June 14, 2011
Conference Paper

Combinatorial Information Theoretical Measurement of the Semantic Significance of Semantic Graph Motifs

Abstract

Given an arbitrary semantic graph data set, perhaps one lacking in explicit ontological information, we wish to first identify its significant semantic structures, and then measure the extent of their significance. Casting a semantic graph dataset as an edge-labeled, directed graph, this task can be built on the ability to mine frequent {\em labeled} subgraphs in edge-labeled, directed graphs. We begin by considering the fundamentals of the enumerative combinatorics of subgraph motif structures in edge-labeled directed graphs. We identify its frequent labeled, directed subgraph motif patterns, and measure the significance of the resulting motifs by the information gain relative to the expected value of the motif based on the empirical frequency distribution of the link types which compose them, assuming indpendence. We illustrate the method on a small test graph, and discuss results obtained for small linear motifs (link type bigrams and trigrams) in a larger graph structure.

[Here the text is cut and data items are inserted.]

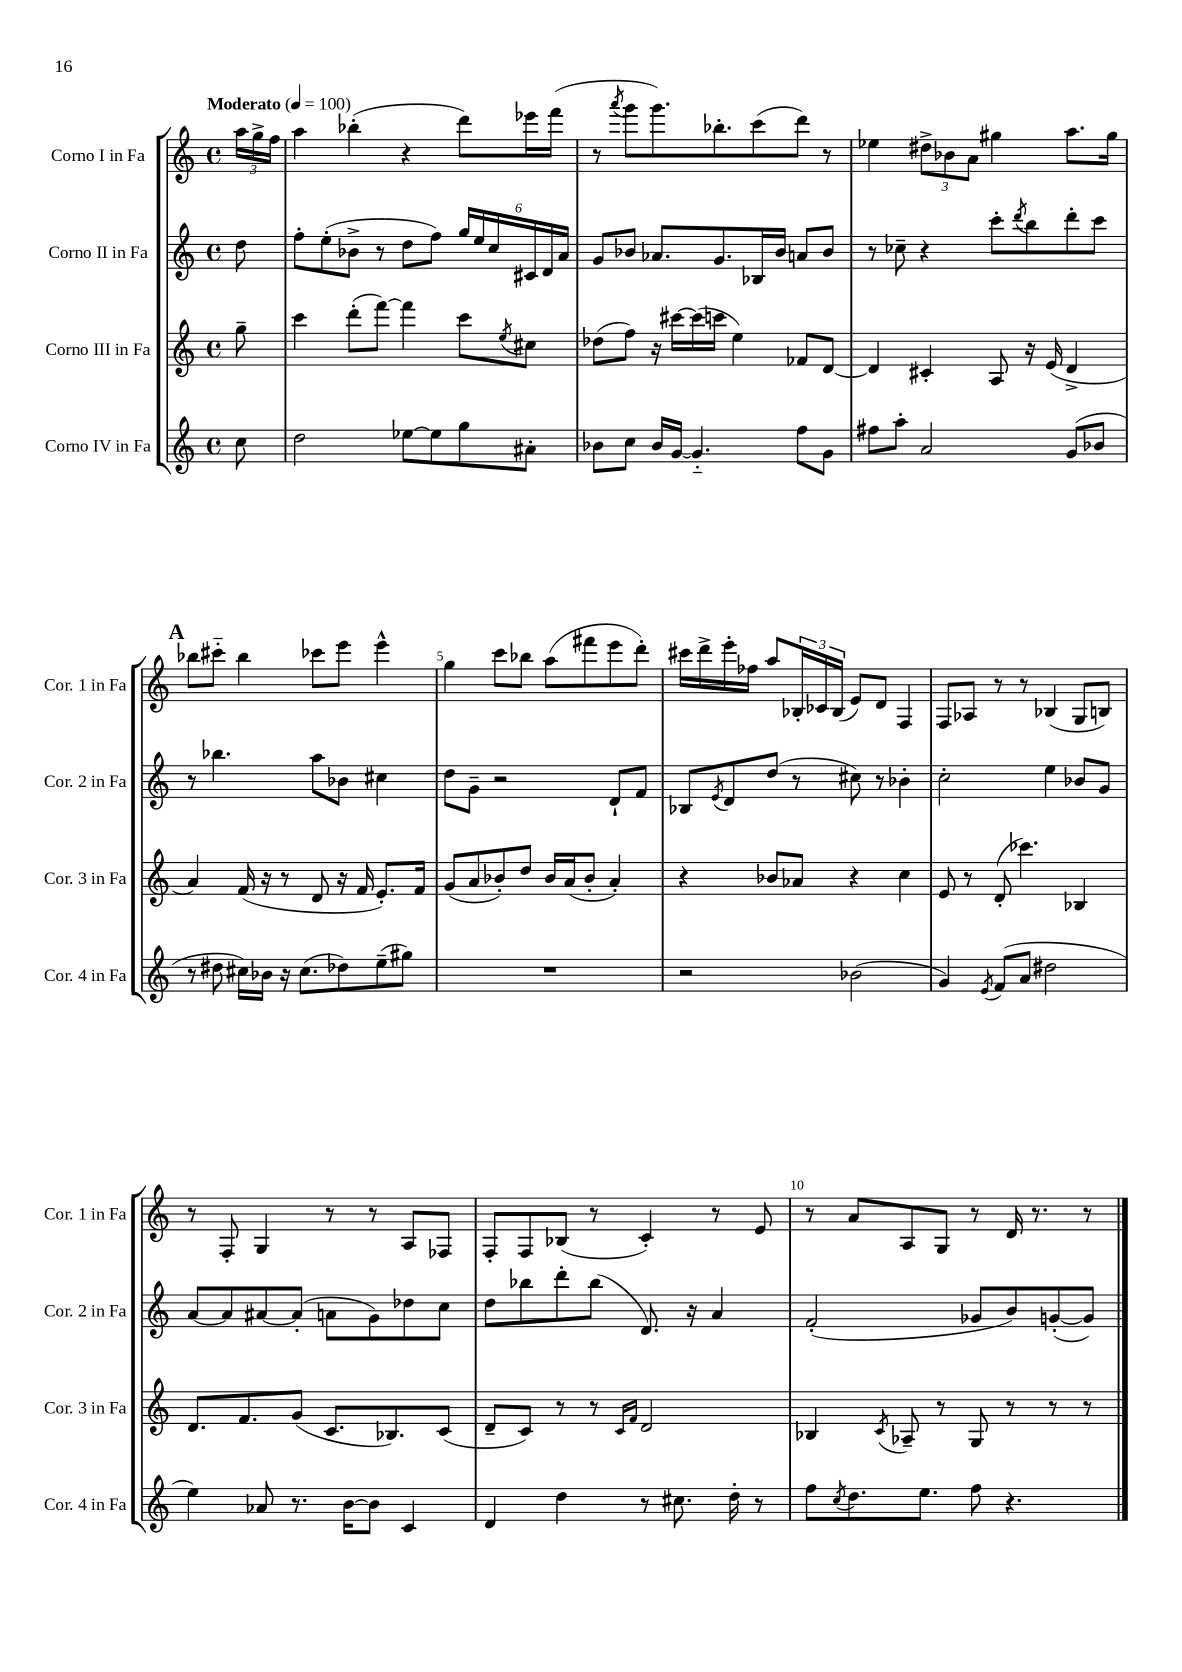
<<
\new StaffGroup <<
\new Staff = "s0" \with { instrumentName = "Corno I in Fa" shortInstrumentName = "Cor. 1 in Fa" } {
    \clef treble \key c \major \defaultTimeSignature \time 4/4 \partial 8 \tempo "Moderato" 4 = 100
    \tuplet 3/2 { a''16 g''16-> f''16 } |
    a''4 bes''4-.( r4 d'''8) ees'''16 f'''16( |
    r8 \acciaccatura { a'''8 } g'''8 g'''8.) bes''8.-. c'''8( d'''8) r8 |
    ees''4 \tuplet 3/2 { dis''8-> bes'8 a'8 } gis''4 a''8. gis''16 |
    \mark \markup { \bold "A" } bes''8 cis'''8-_ bes''4 ces'''8 e'''8 e'''4-^ |
    g''4 c'''8 bes''8 a''8( fis'''8 e'''8 d'''8-.) |
    cis'''16 d'''16-> e'''16-. fes''16 a''8 \tuplet 3/2 { bes16-. ces'16 bes16( } e'8) d'8 f4 |
    f8 aes8 r8 r8 bes4( g8 b8) |
    r8 f8-. g4 r8 r8 a8 fes8 |
    f8-. f8 bes8( r8 c'4-.) r8 e'8 |
    r8 a'8 a8 g8 r8 d'16 r8. r8 \bar "|." |
}
\new Staff = "s1" \with { instrumentName = "Corno II in Fa" shortInstrumentName = "Cor. 2 in Fa" } {
    \clef treble \key c \major \defaultTimeSignature \time 4/4 \partial 8
    d''8 |
    f''8-. e''8-.( bes'8-> r8 d''8 f''8) \tuplet 6/4 { g''16 e''16 c''16 cis'16 d'16 a'16 } |
    g'8 bes'8 aes'8. g'8. bes16 bes'16 a'8 bes'8 |
    r8 ces''8-- r4 c'''8-. \acciaccatura { d'''8 } b''8 d'''8-. c'''8 |
    \mark \markup { \bold "A" } r8 bes''4. a''8 bes'8 cis''4 |
    d''8 g'8-- r2 d'8-! f'8 |
    bes8 \acciaccatura { e'8 } d'8 d''8( r8 cis''8) r8 bes'4-. |
    c''2-. e''4 bes'8 g'8 |
    a'8~ a'8 ais'8~ ais'8-.( a'8 g'8) des''8 c''8 |
    d''8 bes''8 d'''8-. bes''8( d'8.) r16 a'4 |
    f'2-.( ges'8 b'8) g'8~-.( g'8) \bar "|." |
}
\new Staff = "s2" \with { instrumentName = "Corno III in Fa" shortInstrumentName = "Cor. 3 in Fa" } {
    \clef treble \key c \major \defaultTimeSignature \time 4/4 \partial 8
    g''8-- |
    c'''4 d'''8-.( f'''8~) f'''4 c'''8 \acciaccatura { e''8 } cis''8 |
    des''8( f''8) r16 cis'''16~ cis'''16( c'''16 e''4) fes'8 d'8~ |
    d'4 cis'4-. a8 r16 e'16( d'4-> |
    \mark \markup { \bold "A" } a'4) f'16( r16 r8 d'8 r16 f'16 e'8.-.) f'16 |
    g'8( a'8 bes'8-.) d''8 bes'16 a'16( bes'8-. a'4-.) |
    r4 bes'8 aes'8 r4 c''4 |
    e'8 r8 d'8-.( ces'''4.) bes4 |
    d'8. f'8. g'8( c'8. bes8.) c'8( |
    d'8-- c'8) r8 r8 \grace { c'16 f'16 } d'2 |
    bes4 \acciaccatura { c'8 } aes8-- r8 g8 r8 r8 r8 \bar "|." |
}
\new Staff = "s3" \with { instrumentName = "Corno IV in Fa" shortInstrumentName = "Cor. 4 in Fa" } {
    \clef treble \key c \major \defaultTimeSignature \time 4/4 \partial 8
    c''8 |
    d''2 ees''8~ ees''8 g''8 ais'8-. |
    bes'8 c''8 bes'16 g'16~ g'4.-_ f''8 g'8 |
    fis''8 a''8-. a'2 g'8( bes'8 |
    \mark \markup { \bold "A" } r8 dis''8 cis''16) bes'16 r16 cis''8.( des''8) e''8--( gis''8) |
    R1 |
    r2 bes'2( |
    g'4) \acciaccatura { e'8 } f'8( a'8 dis''2 |
    e''4) aes'8 r8. b'16~ b'8 c'4 |
    d'4 d''4 r8 cis''8. d''16-. r8 |
    f''8 \acciaccatura { c''8 } d''8. e''8. f''8 r4. \bar "|." |
}
>>
>>
\layout { \context { \Score \override BarNumber.break-visibility = ##(#f #t #t) barNumberVisibility = #(every-nth-bar-number-visible 5) } }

Revised: September 5, 2013 | Published: June 14, 2011

Citation

Joslyn C.A., S. al-Saffar, D.J. Haglin, and L. Holder. 2011. Combinatorial Information Theoretical Measurement of the Semantic Significance of Semantic Graph Motifs. In Mining Data Semantics Workshop (MDS 2011) in conjunction with SIGKDD2011, August 21-24, 2011, San Diego, California. New York, New York:Association for Computing Machinery. PNNL-SA-80237.